Thereafter, the growth rate is expected to be 6% in perpetuity. The company’s last dividend paid was Sh.2. The investors’ required rate of return on the company’s equity is 15%.

Required:

 The intrinsic value of the share.     (6 marks) (Total: 20 marks)

QUESTION TWO

(a) Summarise four advantages of debentures over preference shares.                 (4 marks)

(b) Wendy Limited has the following capital structure:

Debt        35%

Equity     50%

Preference shares         15%

The management of the company has provided the data below:

Bond yield to maturity  9%

Corporate tax rate        30%

Growth rate of ordinary dividends     9%

Market price of one ordinary share    Sh.30

Dividend for one ordinary share        Sh. 1.20

Market price of one preference share Sh. 100

Floatation cost of one preference share Sh.2.00

Dividend for one preference share     Sh.8.50

Required:

The company’s weighted average cost of capital (WACC).     (6 marks)

(c) Cindy Ltd. currently gives credit terms of net 30 days. The company’s average annual sales amount to Sh. 120 million. The average collection period is 45 days. The management intends to increase the credit period to net 60 days. This plan is expected to increase sales 15 per cent. After the change in credit terms, the average collection period is expected to be 75 days. Variable costs are 80% of sales. The company’s required rate of return on receivables is 20%.

Corporate tax rate is 30%.

Assume a 360 days year.

Required:

Advise the management of Cindy Ltd. on whether to relax its credit terms.  (6 marks)

(d) The following data was extracted from the financial statements of Kapecha Limited as at 30 September 2015:

  Sh. “million”
10% preference shares (Sh.10 par value) 16
Ordinary shares (Sh.10 par value) 16
  32
Retained earnings 28
  60
15% debentures 48
  108

The company’s net profit before interest was Sh.80 million. The company’s dividend pay-out ratio was 50%. Corporate tax rate is 30%.

Required:

Dividend per share (DPS).            (4 marks)  (Total: 20 marks)


 QUESTION THREE

(a) The following information relates to Mongwe Limited for the year ended 31 October 2015:

Earnings yield

Dividend for the year

Nominal value per share

Market price per share

25%

10% of share nominal value

Sh.40

Sh.150

Required:

(i) Earnings per share (EPS).              (2 marks)

(ii) Dividend cover.                     (2 marks)

(iii) Price-earnings (P/E) ratio.          (2 marks)

(b) The following details relate to a capital project in XYZ Limited:

Project cost                                    Sh.65,000,000

Annual cash flows (after tax)       Sh.21,000,000

Project economic life                    5 years

Required rate of return                 12%

 Required:

Assess the suitability of the capital project using the following methods:

(i) Internal rate of return (IRR).       ( 5 marks)

(ii) Profitability index (PI).           (3 marks)

(c) Nile group of hotels is considering the acquisition of Victoria hotel at a cost of Sh.200 million. The group of hotels cost of capital is currently 16% due to its high gearing level. Victoria hotel has no debt.

As a result of acquisition, the cost of capital for Nile group of hotels will drop to 12%. Total cash flows will also increase 25 million per annum in perpetuity.

• [Exercise requirements] Please duplicate the finance exam text from "Required rate of return                 12%" up to and including "has no debt.".

• [Excerpted records]
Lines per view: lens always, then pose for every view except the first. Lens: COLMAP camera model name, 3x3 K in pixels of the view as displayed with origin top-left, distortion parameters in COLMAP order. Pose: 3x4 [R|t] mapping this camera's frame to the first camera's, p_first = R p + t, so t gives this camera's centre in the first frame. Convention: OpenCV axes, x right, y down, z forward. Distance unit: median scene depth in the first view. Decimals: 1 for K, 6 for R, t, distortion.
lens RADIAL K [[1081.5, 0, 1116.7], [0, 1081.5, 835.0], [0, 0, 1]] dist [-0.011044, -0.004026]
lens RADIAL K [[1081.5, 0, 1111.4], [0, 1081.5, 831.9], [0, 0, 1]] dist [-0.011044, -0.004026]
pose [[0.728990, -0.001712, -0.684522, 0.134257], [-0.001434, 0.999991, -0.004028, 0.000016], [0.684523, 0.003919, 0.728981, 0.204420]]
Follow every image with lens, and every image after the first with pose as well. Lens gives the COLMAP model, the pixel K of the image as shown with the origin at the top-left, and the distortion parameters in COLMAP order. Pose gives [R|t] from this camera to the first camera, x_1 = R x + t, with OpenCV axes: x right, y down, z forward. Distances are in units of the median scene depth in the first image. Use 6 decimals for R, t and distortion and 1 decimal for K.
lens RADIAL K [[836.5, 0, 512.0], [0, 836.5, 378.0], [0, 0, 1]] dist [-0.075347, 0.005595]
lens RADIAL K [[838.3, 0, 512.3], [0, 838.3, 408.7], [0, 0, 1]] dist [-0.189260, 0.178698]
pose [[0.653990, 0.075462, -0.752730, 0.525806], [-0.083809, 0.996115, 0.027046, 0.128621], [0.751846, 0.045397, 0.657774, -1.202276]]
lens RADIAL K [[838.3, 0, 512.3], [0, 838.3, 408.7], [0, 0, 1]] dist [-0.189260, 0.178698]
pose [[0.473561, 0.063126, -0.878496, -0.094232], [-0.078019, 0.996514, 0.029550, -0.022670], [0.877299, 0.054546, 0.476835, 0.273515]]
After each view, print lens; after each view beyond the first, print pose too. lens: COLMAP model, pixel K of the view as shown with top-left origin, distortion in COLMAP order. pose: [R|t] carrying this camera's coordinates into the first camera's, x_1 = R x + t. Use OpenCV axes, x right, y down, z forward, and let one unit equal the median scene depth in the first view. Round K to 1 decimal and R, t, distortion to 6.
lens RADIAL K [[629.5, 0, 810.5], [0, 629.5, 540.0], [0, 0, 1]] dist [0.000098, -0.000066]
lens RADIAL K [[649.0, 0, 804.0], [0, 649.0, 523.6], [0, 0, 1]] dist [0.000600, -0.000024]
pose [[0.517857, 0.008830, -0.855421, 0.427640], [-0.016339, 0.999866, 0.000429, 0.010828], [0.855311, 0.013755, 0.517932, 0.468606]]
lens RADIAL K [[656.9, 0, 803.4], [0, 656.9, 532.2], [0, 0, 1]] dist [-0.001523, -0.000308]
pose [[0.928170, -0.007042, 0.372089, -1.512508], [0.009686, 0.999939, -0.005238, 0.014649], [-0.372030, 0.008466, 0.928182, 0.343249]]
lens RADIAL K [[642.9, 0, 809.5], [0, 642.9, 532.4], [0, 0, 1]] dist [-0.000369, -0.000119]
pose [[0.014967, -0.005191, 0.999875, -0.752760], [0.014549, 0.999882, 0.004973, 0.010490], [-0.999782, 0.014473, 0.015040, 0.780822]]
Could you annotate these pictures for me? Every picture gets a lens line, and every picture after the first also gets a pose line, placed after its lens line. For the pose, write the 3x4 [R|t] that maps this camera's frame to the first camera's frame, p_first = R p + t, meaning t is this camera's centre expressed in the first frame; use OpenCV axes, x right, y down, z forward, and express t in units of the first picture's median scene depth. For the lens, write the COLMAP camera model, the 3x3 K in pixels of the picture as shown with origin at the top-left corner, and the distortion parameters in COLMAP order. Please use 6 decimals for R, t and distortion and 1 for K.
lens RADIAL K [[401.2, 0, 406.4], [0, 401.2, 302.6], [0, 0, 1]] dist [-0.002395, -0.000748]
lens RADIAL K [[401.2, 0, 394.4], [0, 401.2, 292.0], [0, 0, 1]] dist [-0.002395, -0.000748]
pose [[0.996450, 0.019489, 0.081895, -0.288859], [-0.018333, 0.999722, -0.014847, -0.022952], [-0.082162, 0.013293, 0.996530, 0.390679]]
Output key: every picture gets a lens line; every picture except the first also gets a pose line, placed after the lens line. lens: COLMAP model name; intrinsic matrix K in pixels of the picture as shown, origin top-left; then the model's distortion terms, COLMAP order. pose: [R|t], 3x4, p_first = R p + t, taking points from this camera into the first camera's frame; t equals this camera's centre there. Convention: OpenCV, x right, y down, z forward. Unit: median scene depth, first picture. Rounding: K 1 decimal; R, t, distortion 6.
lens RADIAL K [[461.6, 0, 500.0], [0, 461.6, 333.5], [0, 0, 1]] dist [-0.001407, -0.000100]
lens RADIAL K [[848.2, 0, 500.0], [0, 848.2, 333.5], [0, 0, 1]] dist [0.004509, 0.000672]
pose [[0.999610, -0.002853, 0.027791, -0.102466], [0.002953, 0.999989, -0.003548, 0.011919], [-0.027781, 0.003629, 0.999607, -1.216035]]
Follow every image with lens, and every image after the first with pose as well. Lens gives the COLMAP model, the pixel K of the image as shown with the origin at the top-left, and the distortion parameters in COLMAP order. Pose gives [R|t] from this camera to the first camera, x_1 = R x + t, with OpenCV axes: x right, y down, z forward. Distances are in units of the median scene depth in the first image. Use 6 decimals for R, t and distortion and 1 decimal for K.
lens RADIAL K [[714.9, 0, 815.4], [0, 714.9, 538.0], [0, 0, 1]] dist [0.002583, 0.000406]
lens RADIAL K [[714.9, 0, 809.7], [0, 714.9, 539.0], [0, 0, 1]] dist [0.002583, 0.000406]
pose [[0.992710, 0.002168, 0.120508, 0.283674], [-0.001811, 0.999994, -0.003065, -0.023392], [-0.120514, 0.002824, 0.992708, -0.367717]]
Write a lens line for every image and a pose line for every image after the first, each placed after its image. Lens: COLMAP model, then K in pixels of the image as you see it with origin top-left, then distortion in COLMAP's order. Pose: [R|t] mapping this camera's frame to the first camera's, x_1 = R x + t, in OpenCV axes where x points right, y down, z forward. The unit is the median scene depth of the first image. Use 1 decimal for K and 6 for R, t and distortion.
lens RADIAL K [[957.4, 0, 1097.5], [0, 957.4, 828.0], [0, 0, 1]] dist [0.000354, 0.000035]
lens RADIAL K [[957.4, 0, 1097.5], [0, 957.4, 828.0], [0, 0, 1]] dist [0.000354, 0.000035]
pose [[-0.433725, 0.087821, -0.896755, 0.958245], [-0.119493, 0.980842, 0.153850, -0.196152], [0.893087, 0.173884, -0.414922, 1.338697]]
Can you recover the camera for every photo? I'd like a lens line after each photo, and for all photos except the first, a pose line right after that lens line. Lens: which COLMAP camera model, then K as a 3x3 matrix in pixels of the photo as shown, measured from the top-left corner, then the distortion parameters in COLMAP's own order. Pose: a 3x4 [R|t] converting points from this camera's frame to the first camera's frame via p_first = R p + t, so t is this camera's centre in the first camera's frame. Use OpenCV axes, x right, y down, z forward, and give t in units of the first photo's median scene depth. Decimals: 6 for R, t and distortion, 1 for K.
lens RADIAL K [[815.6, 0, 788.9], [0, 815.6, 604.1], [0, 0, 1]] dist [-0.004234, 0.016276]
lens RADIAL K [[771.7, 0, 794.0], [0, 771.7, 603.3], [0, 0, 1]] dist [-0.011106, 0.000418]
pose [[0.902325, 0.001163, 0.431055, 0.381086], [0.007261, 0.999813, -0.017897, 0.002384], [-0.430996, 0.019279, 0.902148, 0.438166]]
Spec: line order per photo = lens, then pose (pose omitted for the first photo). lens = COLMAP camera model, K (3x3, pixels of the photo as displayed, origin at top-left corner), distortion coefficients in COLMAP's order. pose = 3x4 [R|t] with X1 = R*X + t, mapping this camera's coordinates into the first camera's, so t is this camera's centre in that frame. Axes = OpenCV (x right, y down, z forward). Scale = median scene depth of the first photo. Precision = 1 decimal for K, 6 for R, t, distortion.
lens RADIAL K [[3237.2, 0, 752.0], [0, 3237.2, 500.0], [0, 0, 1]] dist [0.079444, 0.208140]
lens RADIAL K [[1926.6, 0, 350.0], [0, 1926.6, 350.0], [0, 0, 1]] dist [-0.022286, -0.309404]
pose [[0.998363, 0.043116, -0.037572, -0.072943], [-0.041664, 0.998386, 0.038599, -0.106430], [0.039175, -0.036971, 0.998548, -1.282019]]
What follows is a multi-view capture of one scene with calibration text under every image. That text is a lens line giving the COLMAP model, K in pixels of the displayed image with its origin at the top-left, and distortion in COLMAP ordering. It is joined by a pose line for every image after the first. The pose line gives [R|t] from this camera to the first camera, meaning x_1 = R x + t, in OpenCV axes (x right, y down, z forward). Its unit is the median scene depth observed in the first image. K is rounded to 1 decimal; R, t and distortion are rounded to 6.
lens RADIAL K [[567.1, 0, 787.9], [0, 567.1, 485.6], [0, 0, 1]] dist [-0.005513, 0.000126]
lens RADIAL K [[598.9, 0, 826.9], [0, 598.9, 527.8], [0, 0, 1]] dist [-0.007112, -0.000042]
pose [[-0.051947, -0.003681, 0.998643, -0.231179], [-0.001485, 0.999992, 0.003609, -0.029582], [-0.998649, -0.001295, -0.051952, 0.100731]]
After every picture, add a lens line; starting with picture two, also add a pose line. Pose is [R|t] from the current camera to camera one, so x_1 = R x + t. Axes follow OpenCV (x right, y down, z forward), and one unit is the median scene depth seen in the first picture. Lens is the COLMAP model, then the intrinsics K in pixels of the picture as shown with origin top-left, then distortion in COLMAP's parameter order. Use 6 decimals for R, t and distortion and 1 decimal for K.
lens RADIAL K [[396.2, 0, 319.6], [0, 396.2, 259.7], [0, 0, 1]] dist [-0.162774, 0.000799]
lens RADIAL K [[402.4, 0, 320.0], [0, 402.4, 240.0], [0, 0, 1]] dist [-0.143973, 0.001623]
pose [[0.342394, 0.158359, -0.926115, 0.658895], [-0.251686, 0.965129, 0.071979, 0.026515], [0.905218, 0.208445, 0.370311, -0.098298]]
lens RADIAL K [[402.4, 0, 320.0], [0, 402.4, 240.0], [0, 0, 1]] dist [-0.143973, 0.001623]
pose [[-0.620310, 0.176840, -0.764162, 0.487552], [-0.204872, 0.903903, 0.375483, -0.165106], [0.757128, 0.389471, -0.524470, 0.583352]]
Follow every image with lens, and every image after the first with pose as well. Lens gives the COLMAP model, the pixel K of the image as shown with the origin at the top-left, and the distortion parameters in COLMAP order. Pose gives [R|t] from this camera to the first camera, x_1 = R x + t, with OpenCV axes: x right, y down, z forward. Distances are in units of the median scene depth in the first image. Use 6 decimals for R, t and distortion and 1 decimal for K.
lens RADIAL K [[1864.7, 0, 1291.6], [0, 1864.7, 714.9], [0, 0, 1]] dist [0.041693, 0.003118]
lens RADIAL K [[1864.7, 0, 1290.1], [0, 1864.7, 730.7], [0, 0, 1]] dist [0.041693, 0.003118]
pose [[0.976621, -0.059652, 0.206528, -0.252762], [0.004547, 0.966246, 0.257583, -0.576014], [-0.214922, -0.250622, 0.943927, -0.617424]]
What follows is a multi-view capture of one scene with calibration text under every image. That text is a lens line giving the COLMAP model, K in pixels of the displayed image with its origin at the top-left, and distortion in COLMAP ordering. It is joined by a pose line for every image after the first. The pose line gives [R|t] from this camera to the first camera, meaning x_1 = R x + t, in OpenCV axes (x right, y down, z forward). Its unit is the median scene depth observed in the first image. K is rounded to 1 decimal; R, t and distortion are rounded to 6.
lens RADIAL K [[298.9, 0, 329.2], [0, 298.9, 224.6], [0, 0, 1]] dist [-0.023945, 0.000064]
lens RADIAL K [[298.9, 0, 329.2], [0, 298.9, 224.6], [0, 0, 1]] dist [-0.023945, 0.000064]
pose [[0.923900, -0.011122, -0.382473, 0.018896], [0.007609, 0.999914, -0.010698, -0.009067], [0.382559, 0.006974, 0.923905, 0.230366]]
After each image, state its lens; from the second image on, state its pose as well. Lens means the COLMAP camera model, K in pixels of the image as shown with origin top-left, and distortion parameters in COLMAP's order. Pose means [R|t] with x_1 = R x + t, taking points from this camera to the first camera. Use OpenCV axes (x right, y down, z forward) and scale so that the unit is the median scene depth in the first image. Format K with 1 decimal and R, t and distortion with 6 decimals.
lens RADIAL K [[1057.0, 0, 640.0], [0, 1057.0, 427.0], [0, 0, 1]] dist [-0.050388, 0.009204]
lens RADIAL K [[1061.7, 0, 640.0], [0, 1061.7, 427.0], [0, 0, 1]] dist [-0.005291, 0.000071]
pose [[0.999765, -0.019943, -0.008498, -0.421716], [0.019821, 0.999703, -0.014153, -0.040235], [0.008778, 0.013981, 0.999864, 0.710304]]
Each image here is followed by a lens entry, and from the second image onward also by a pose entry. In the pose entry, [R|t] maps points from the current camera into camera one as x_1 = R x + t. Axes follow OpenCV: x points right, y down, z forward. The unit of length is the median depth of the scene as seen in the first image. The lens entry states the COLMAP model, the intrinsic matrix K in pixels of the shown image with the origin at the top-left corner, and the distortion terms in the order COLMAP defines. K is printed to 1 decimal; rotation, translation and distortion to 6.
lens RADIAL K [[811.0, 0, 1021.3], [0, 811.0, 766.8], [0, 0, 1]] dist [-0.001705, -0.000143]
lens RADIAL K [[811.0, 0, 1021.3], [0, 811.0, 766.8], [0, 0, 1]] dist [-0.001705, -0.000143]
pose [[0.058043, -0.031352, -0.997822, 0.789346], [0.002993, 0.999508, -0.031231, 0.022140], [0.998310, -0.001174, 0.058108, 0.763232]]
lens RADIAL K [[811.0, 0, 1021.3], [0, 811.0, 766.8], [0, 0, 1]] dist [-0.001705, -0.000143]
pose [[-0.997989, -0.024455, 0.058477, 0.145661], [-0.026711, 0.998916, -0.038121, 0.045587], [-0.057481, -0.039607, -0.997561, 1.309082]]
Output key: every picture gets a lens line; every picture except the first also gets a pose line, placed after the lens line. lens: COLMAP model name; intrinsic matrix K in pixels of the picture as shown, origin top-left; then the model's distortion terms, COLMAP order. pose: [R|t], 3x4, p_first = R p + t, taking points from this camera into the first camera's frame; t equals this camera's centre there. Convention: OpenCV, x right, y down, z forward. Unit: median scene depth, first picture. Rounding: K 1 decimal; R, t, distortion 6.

• [Response]
Required rate of return                 12%

 Required:

Assess the suitability of the capital project using the following methods:

(i) Internal rate of return (IRR).       ( 5 marks)

(ii) Profitability index (PI).           (3 marks)

(c) Nile group of hotels is considering the acquisition of Victoria hotel at a cost of Sh.200 million. The group of hotels cost of capital is currently 16% due to its high gearing level. Victoria hotel has no debt.